» SOURCE RECORDS:
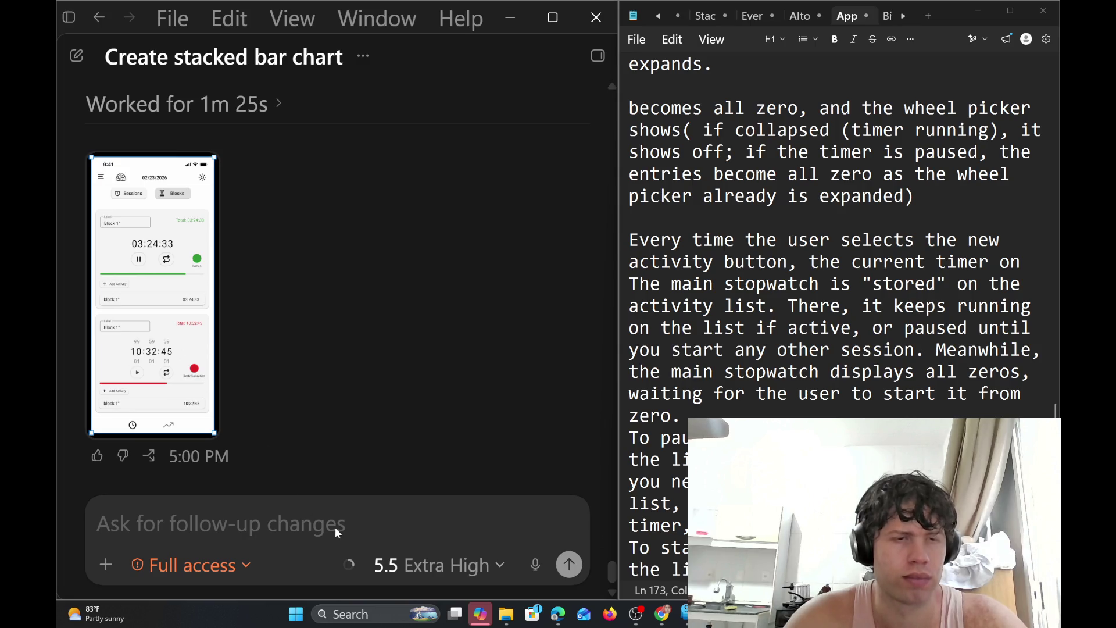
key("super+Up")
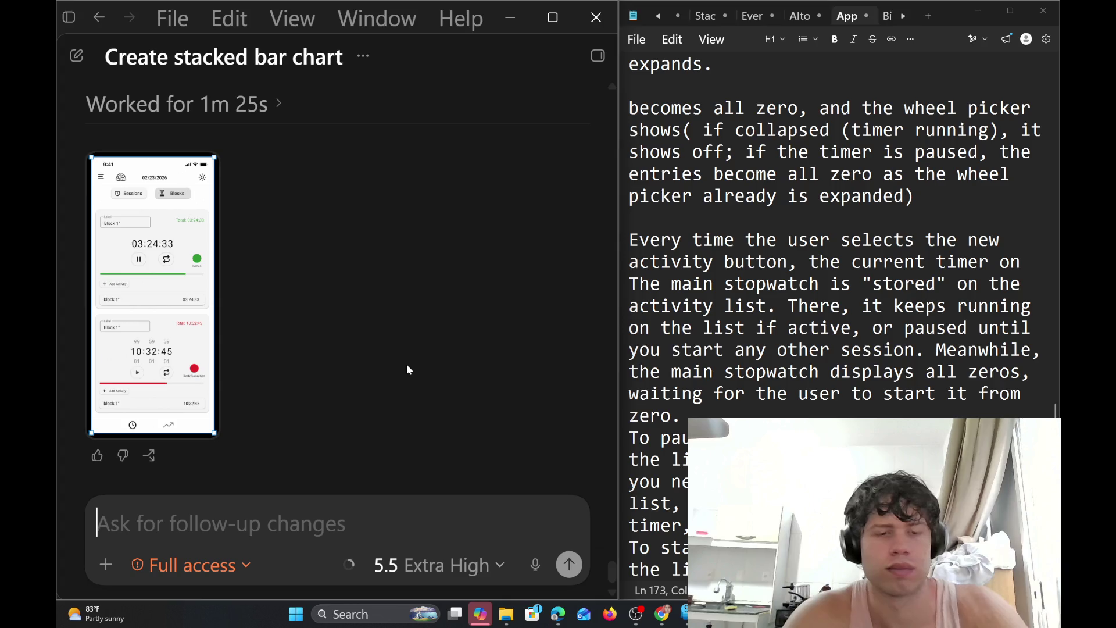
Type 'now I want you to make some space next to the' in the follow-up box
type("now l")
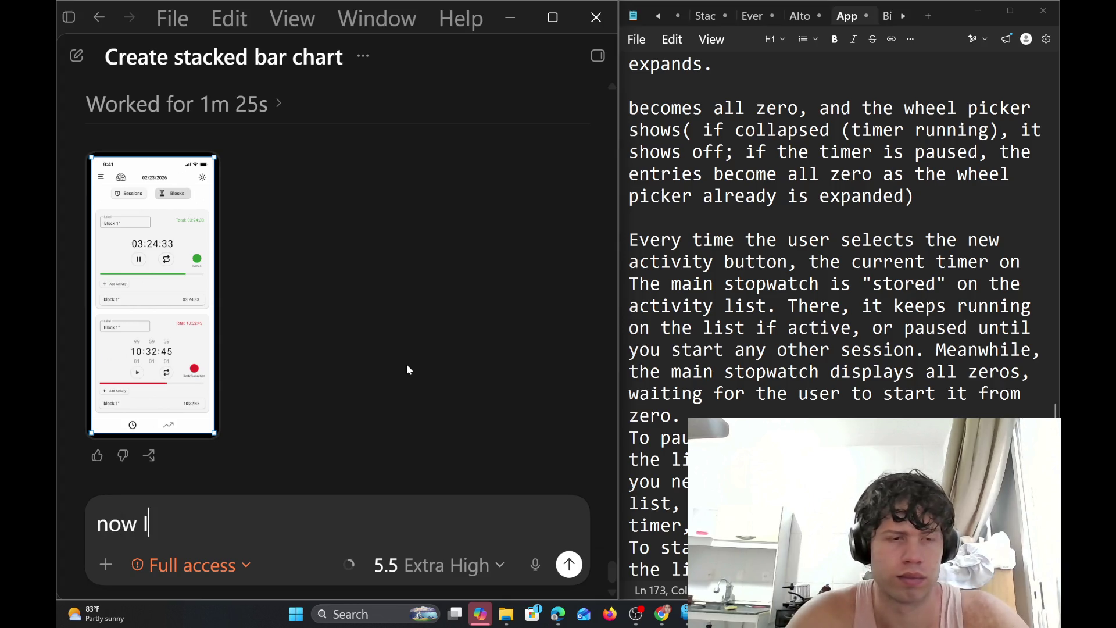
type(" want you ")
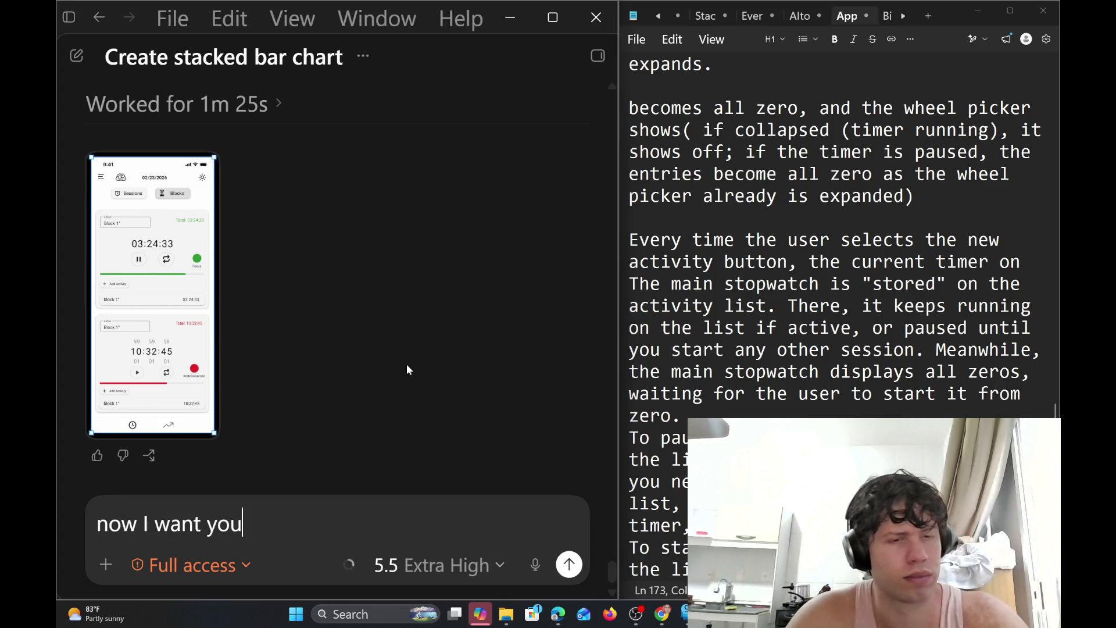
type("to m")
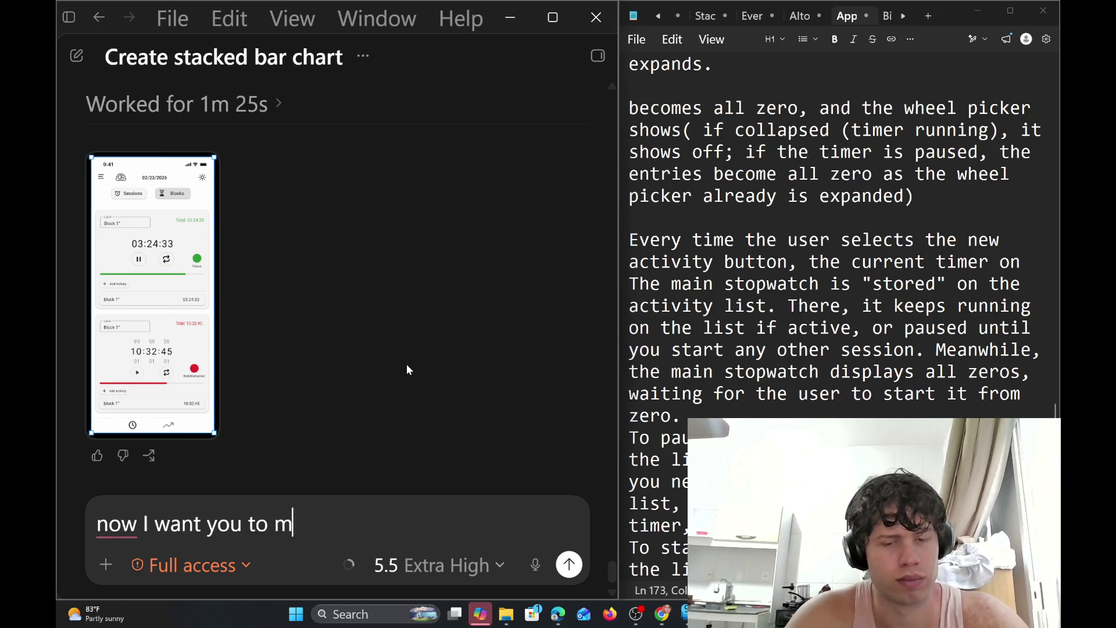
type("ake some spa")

» REQUIRED ACTION: Working from the lines above, reproduce the material exactly and exclude its pictures.

» RESULT OF THIS EXERCISE:
key("super+Up")
Type 'now I want you to make some space next to the' in the follow-up box
type("now l")
type(" want you ")
type("to m")
type("ake some spa")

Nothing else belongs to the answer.